Does a consistent heuristic have value 0 on a goal state?

Question

I was studying AI when a question came to my mind.

In the context of search problems, a heuristics is a non-negative real-valued function on the space of states. A heuristic is said to be consistent if it satisfies the triangle-equality-like condition kindly stated in an answer below.

I'm attempting to prove that a consistent heuristic is admissible, as stated in AIMA. It seems an easy induction proof by induction of the length of an optimal path, but the base case is giving me some trouble: how one can prove that a consistent heuristic has value 0 on a goal state?

Answer 1

A heuristic is said to be consistent if its value on a state is less or equal than the cost of an optimal path from the state to a goal.

No, that is the definition of an admissable heuristic. A consistent heuristic is one which satisfies the triangle inequality:

$$ h(N) \le c(N,P) + h(P)\\ h(G) = 0 $$

how one can prove that a consistent heuristic has value 0 on a goal state?

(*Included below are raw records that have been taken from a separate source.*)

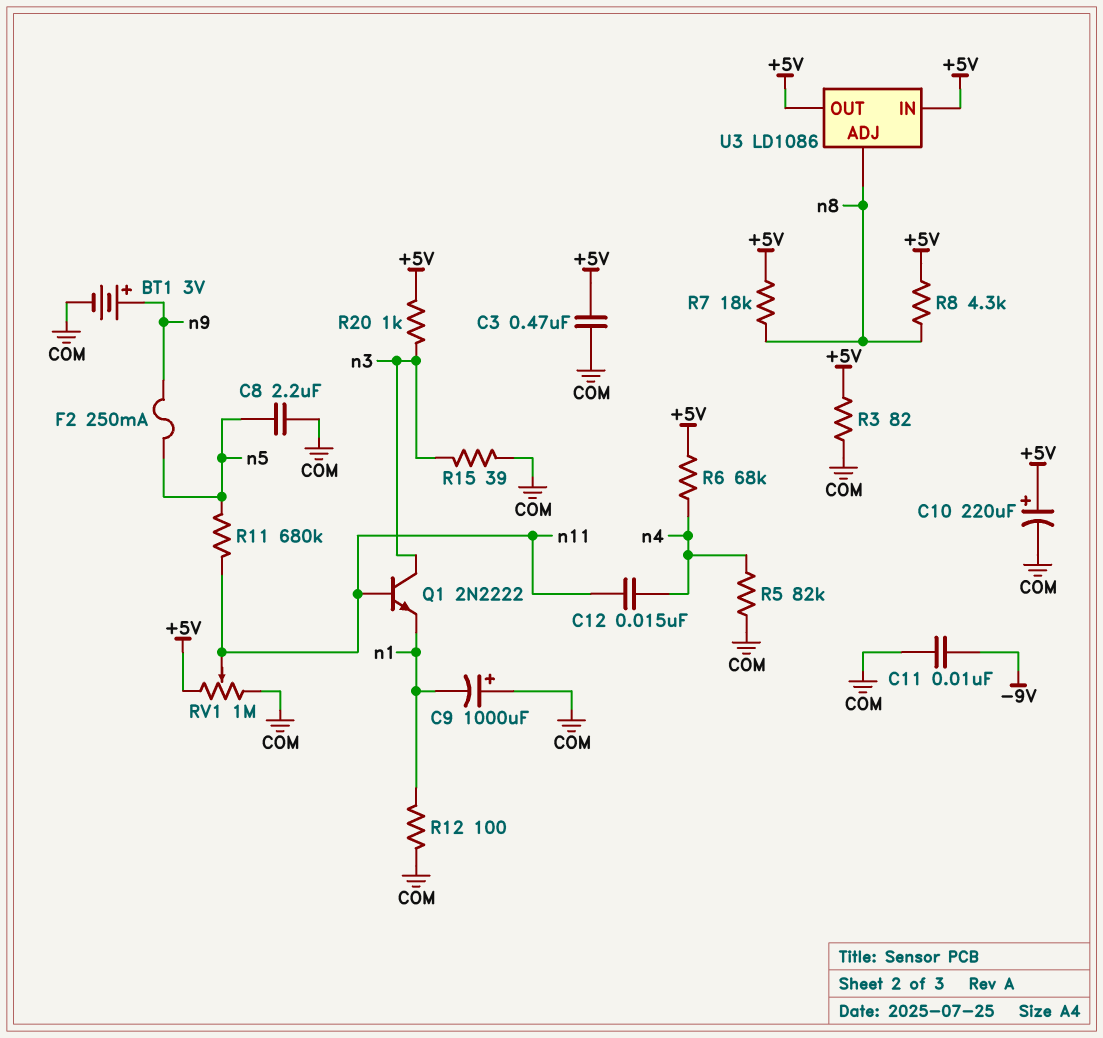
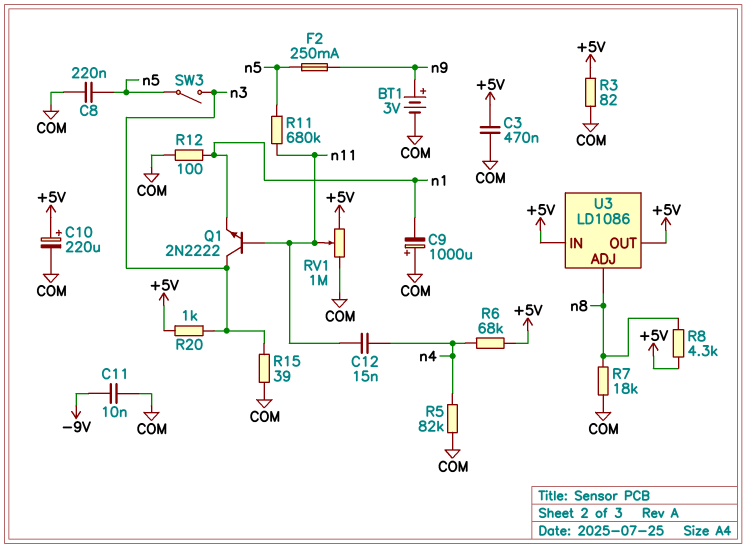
C8: 2.2uF (COM, n5) -> 220nF (COM, n5)
R7: 18k (+5V, n8) -> 18k (COM, n8)
SW3: none -> switch (n3, n5)

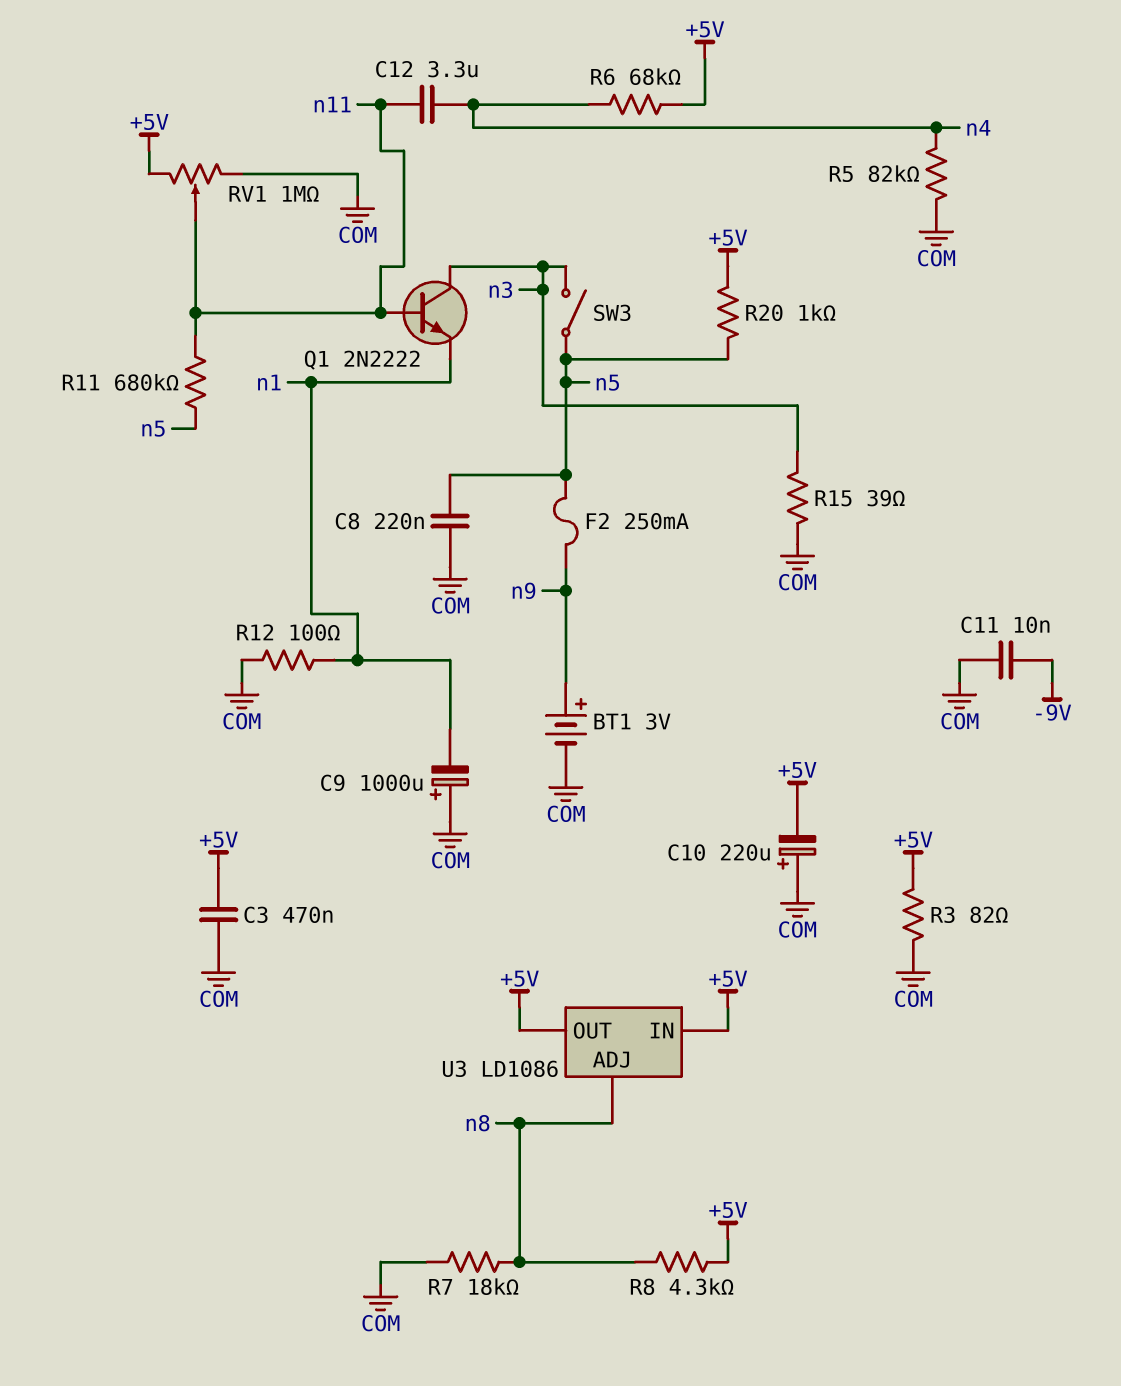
C10: 220uF (plus +5V, minus COM) -> 220uF (plus COM, minus +5V)
C12: 15nF (n4, n11) -> 3.3uF (n4, n11)
R20: 1k (+5V, n3) -> 1k (+5V, n5)

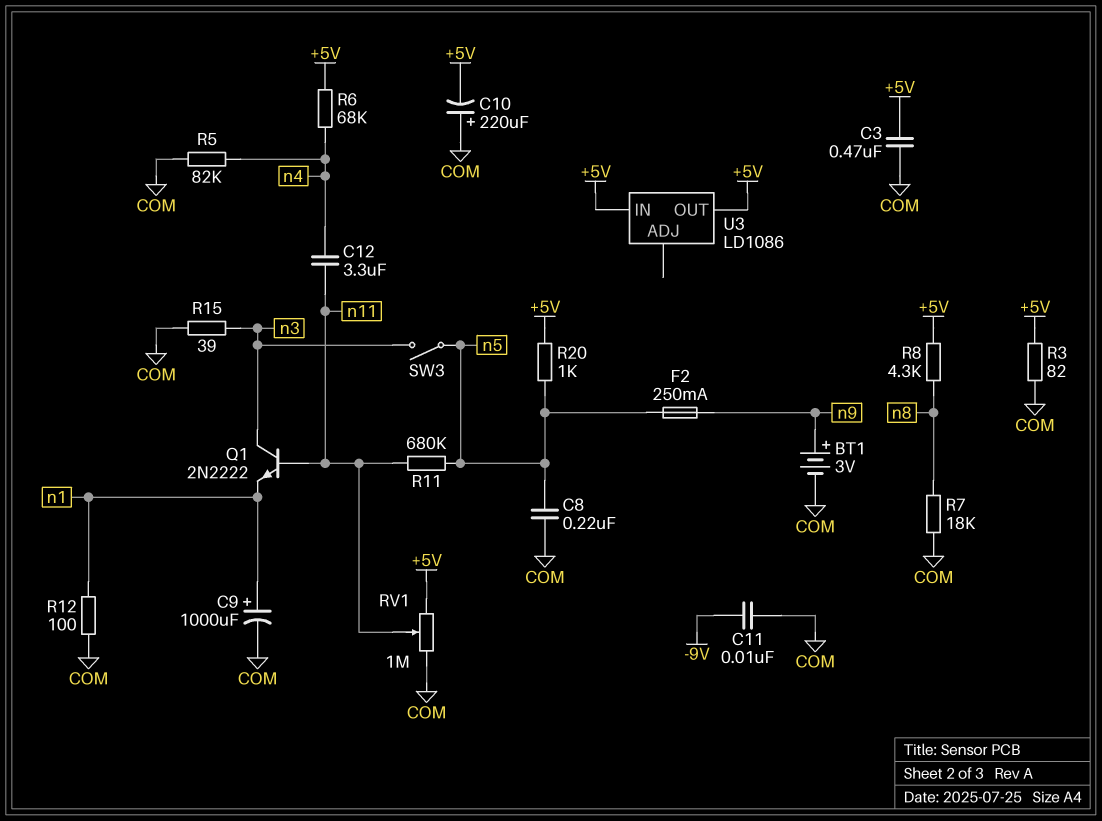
C9: 1000uF (plus COM, minus n1) -> 1000uF (plus n1, minus COM)
U3 pin ADJ: n8 -> none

It's part of the definition of a consistent heuristic, given above. It's also trivially true of admissable heuristics, but that's not necessary to show in order to prove that consistent heuristics are admissable. To show that, you can use induction against the above equations (a full proof can be found in the Wikipedia page)

Answer 2

Though AIMA doesn't explicitly state $h(G)=0$ for the heuristic function value at the goal node, however, it does claims this in a previous section, whether it's admissible or consistent or neither:

Most best-first algorithms include as a component of f a heuristic function, denoted $h(n)$:
$h(n)$ = estimated cost of the cheapest path from the state at node $n$ to a goal state...

For now, we consider them to be arbitrary, nonnegative, problem-specific functions, with one constraint: if $n$ is a goal node, then $h(n)=0$.

Answer 3

How one can prove that a consistent heuristic has value 0 on a goal state?

I think that a consistent heuristic $h$ doesn't necessarily need to have $h(G) = 0$, but you can assume it. If you assume something, you don't have to prove it, otherwise you go in circles (unless you're proving by contradiction).

Now, is the assumption $h(G) = 0$ reasonable?

In the book "Artificial Intelligence: A New Synthesis", Nils Nilsson (who is one of the inventors of A*) does not explicitly assume $h(G) = 0$. It simply defines a consistent heuristic as

$$h(n) - h(n') \leq c(n, n') \iff h(n) \leq c(n, n') + h(n'),$$

where $n'$ is a successor of $n$, that is, our current estimate must be smaller or equal to the estimate from the successor plus the cost to get to the successor.

If $h(G) > h^*(G)$, where $h^*$ is the optimal heuristic (i.e. it gives you the true cost to the goal), then the heuristic is not admissible because it overestimates the cost to the goal (this is just the definition of admissibility). Now, if we assume $h^*(G) = 0$ (which is a reasonable assumption), then we must have $h(G) \leq 0$ for $h$ to be admissible, so are 2 possible cases $h(G) = 0$ or $h(G) < 0$ for $h$ to be admissible.

Nilsson states (to prove a theorem on p. 152)

Here, we use the fact that if the $\hat{h}$ function is consistent it will also never be greater than the true function $h$ function

and then cites a Judea Pearl's book (1984, p. 83). (Note that in Nilsson's $h$ is actually $h^*$).

If you check Pearl's proof of theorem 9 which Nilsson references, you will see that he actually assumes that $h(G) = 0$ in order to prove that consistent heuristics are also admissible, although he also doesn't explicitly include this condition as part of the definition of a consistent heuristic

Now, since $h(\gamma) = 0$ and $k(n, \gamma) = h^*(n)$ for some goal node $\gamma$...

If $h(G) > h^*(G)$, I think you can prove that $h$ is still consistent, but it's not admissible, which means that consistent heuristics would not be a subset of admissible heuristics, which is actually what Pearl proves in theorem 9, p. 83.

So, in conclusion, assuming that a consistent heuristic is also defined to meet $h(G) = 0$ is reasonable. Here, consistency refers to how the heuristic also has the same properties as the optimal heuristic, i.e. it's consistent with it. If you accept this, then $h(G) = 0$ is more than reasonable.

(I hope the changes of notation don't confuse you too much).